Za jakie pieniądze my pracujemy? Ile możemy zapłacić naszym pracownikom? A zatrudniamy wykształconych fachowców, pracujących w deszczu, na mrozie i w upale. Kogo stać by zapłacić pracownikom 4 – 5 tyś. za taką ciężką i odpowiedzialną pracę?
Zarobki poszły w górę wszędzie, tyko nie w geodezji. Bierze się to min. z coraz większych wymagań stawianych nam przez PZGiK. Zleceniodawca płaci nam za konkretną pracę, którą nam zlecił: aktualizację swojej działki, wytyczenie budynku, inwentaryzację budynku, kabla czy przyłącza. Co go obchodzi brak na mapie szamba u sąsiada po drugiej stronie ulicy? Co instalatora obchodzi, że przyłącze, które wykonał, nie dochodzi na mapie do budynku? On płaci za inwentaryzację 10 m przyłącza. A nas zmuszają do ponownej inwentaryzacji całego budynku, sporządzenia wzde, aktualizacji kartoteki.
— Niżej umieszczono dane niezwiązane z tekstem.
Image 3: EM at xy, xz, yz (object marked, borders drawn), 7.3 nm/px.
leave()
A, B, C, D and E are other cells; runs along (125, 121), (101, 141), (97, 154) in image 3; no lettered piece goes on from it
Teraz dochodzi jeszcze GML. Organ sprzedaje nam skan analogu, jeżeli ma to cyfrówkę ze starymi nie aktualnymi symbolami ale od nas już wymaga sporządzenia dokumentacji zgodnej obowiązującymi przepisami. Bazy, warstwy, kody, symbole. Co z tego, że organ ma analog, płytkę z danymi musimy dołączyć do operatu. Będzie jak znalazł. Niestety nasi zleceniodawcy nie zdają sobie sprawy ile dodatkowej pracy musimy wykonać. Chcą płacić nam jak 5 lat temu albo jeszcze mniej. W końcu mamy GPS-y.
Nasza typowo geodezyjna praca zajmuje ok. 1/4 czasu. Pozostałe prace wymuszane przez pgik 3/4 to czas, za który nikt nam nie zapłaci. Jeszcze musimy za darmo wzbogacać Państwowy zasób, tłumaczyć się z każdego przecinka, udawadnić, że potrafimy mierzyć. Pamiętam ile czsu trwało skompletowanie operatu przed gniotem i nowelizacją prawa. Jak wyglądały wtedy operaty – to była geodezja. Jeżeli zasób ma takie wymagania to niech nam płaci za tę pracę. Lub w najgorszym przypadku sam tworzy schematy GML z przekazanych im plików txt. Inaczej nigdy nie zarobimy na naszej pracy.